Fatrisia Ain, Perwakilan Forum Petani Plasma Buol (FPPB) mengatakan, kini terjadi konflik horizontal yang melibatkan para petani plasma dengan kelompok orang yang mengaku sebagai buruh PT HIP yang dibantu puluhan satuan pengamanan. Hal ini, kata Fatrisia, dipicu oleh upaya panen dan pengangkutan paksa tandan buah segar (TBS) dari kebun plasma milik masyarakat ke pabrik pengolahan sawit milik PT HIP. “Insiden ini mengakibatkan terjadinya kekerasan, cedera, serta luka-luka yang menimpa petani plasma dan buruh perusahaan,” kata Fatrisia, dikutip Rabu, 15 Mei 2024.

Fatrisia menyatakan, petani plasma yang terikat kerjasama dalam skema inti-plasma dengan PT HIP selama ini tidak mendapatkan bagi hasil yang adil, reguler, dan berkesinambungan dari perusahaan. Petani terus melakukan perjuangan dan melakukan berbagai upaya, namun tidak juga membuahkan hasil yang memuaskan. “Perusahaan tetap mengabaikan kami, dan pemerintah juga melakukan pembiaran atas ketidakadilan kerjasama yang dijalankan oleh perusahaan terhadap petani,” ungkap Fatrisia. 

Fatrisia menambahkan, tanpa membuka ruang musyawarah untuk memecahkan masalah secara baik dan saling menguntungkan, perusahaan justru melakukan upaya buka paksa hingga melibatkan aparat dari kepolisian, khususnya di kebun plasma di desa Balau. Puncaknya pada panen dan pengangkutan paksa yang dilakukan pihak perusahaan tanggal 7 dan 10 Mei 2024, yang akhirnya berujung bentrok antara pihak petani dan pihak buruh.

Petani pemilik lahan plasma melakukan aksi penghentian sementara operasional kebun plasma yang bermitra dengan perusahaan sawit. Foto: Istimewa

Budianto Eldist Daud Tamin, perwakilan Lembaga Bantuan Hukum (LBH) Buol Pogogul Justice mengatakan, pihaknya mulai melakukan pendampingan terhadap petani plasma sejak tahun 2018. "Sepanjang pengetahuan kami," kata Budi, "Mayoritas petani tidak mendapatkan bagi hasil dari setiap penjualan TBS yang dihasilkan dari lahan plasma, terutama sejak tahun 2018." 

“Sebelum tahun 2018, memang ada beberapa petani dan koperasi yang mendapatkan bagi hasil, namun tidak semuanya,” ungkap Budi. 

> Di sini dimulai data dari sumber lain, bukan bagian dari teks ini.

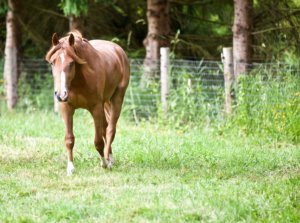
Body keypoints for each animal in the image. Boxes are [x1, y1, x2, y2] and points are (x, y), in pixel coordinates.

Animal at [45, 31, 129, 174]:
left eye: (71, 63)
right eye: (52, 63)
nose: (61, 94)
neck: (79, 81)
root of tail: (118, 50)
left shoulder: (96, 108)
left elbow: (98, 141)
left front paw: (104, 163)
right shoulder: (66, 108)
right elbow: (69, 139)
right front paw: (70, 168)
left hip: (117, 98)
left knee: (110, 130)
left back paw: (109, 160)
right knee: (105, 128)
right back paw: (110, 158)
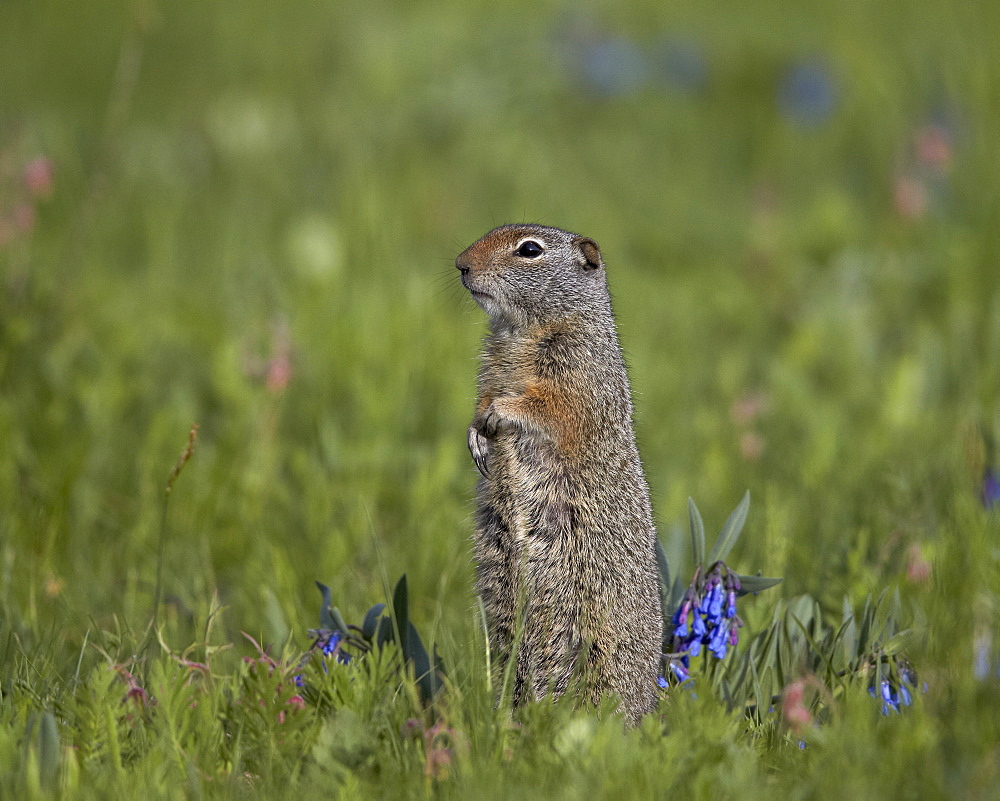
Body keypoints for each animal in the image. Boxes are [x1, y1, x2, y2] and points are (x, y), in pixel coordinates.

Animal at [456, 220, 660, 724]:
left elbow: (550, 406)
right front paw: (475, 435)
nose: (461, 264)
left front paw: (500, 414)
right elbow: (481, 400)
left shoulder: (576, 367)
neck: (521, 331)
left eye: (530, 250)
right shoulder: (489, 368)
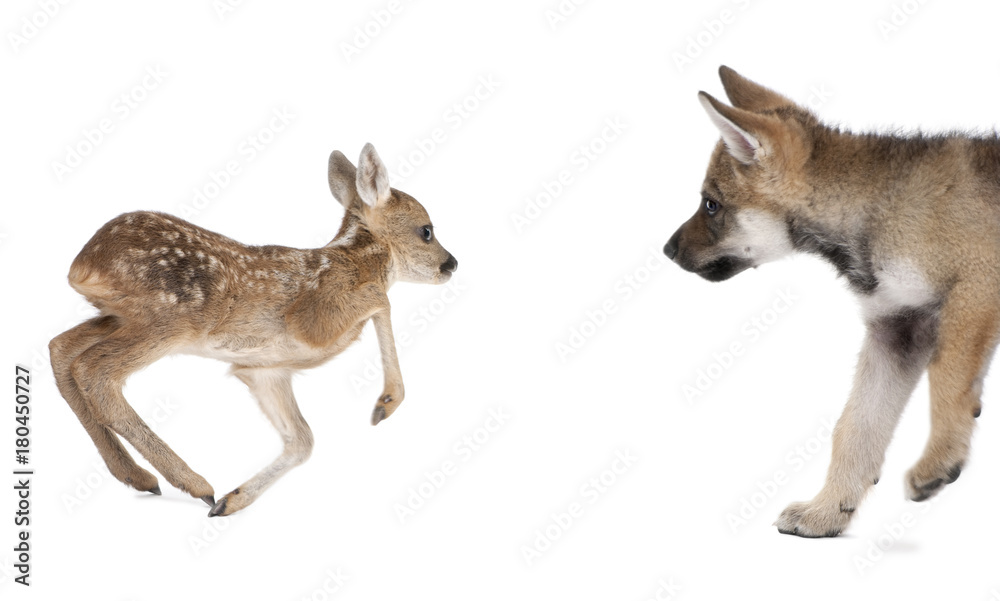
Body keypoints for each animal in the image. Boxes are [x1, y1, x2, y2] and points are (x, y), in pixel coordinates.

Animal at [49, 143, 457, 517]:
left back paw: (142, 478)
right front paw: (386, 403)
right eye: (426, 231)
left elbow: (302, 441)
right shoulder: (314, 321)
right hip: (171, 318)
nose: (451, 264)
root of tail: (83, 263)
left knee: (61, 349)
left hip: (119, 316)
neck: (352, 261)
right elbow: (381, 301)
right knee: (95, 370)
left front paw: (233, 501)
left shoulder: (265, 368)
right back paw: (195, 485)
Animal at [664, 66, 1000, 537]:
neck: (881, 210)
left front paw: (938, 462)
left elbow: (947, 381)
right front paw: (827, 511)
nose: (667, 250)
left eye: (711, 205)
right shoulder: (898, 328)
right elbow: (855, 427)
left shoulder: (975, 289)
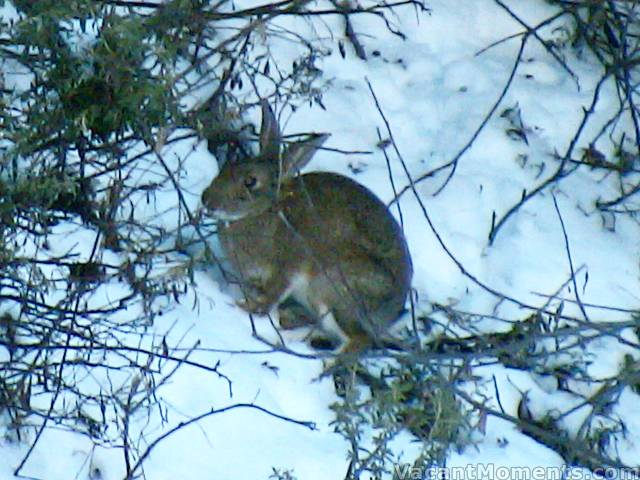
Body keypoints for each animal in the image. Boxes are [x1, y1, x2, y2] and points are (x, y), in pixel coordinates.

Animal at [201, 99, 416, 352]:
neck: (266, 210)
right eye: (226, 167)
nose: (206, 199)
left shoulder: (288, 266)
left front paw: (247, 308)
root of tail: (391, 312)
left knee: (359, 338)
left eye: (250, 181)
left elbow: (273, 295)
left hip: (331, 289)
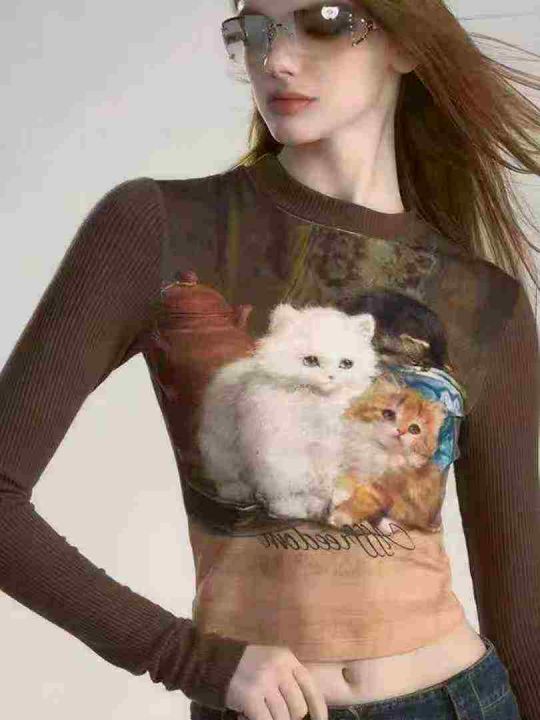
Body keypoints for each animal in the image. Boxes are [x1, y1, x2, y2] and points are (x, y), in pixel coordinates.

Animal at [197, 302, 381, 521]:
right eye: (310, 361)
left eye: (346, 364)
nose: (331, 377)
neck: (316, 407)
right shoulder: (281, 455)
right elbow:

Budi menyebut, ada 3 indikasi permasalahan opini hukum yang ditemukan. Pertama, berdasarkan dokumen laporan perhitungan TBS yang dimiliki oleh Masyarakat, terdapat beban biaya operasional yang sangat besar dan dinilai tidak wajar, sehingga perlu dilakukan tindakan audit. 

Kedua, terdapat beban management fee yang dilimpahkan sebagai komponen biaya yang membebani penerimaan masyarakat dan perlu untuk diselidiki. Ketiga, terdapat pernyataan utang investasi dalam notulensi rapat dan perhitungan laba-rugi yang menimbulkan pernyataan utang yang luar biasa besarnya, sehingga sangat membebani masyarakat anggota koperasi.

“Kami menilai dengan dokumen bukti yang ada di setiap laporan perhitungan TBS sebelum tahun 2018, biaya langsung dan tidak langsung telah dimasukkan dalam setiap penjualan TBS, dan kami mendapatkan fakta bahwa dalam Surat Perjanjian Kerjasama (SPK) tidak mengatur atau tidak ada satu klausul yang menyebut adanya tambahan utang investasi selain utang bank dan dana talangan,” ungkap Budi.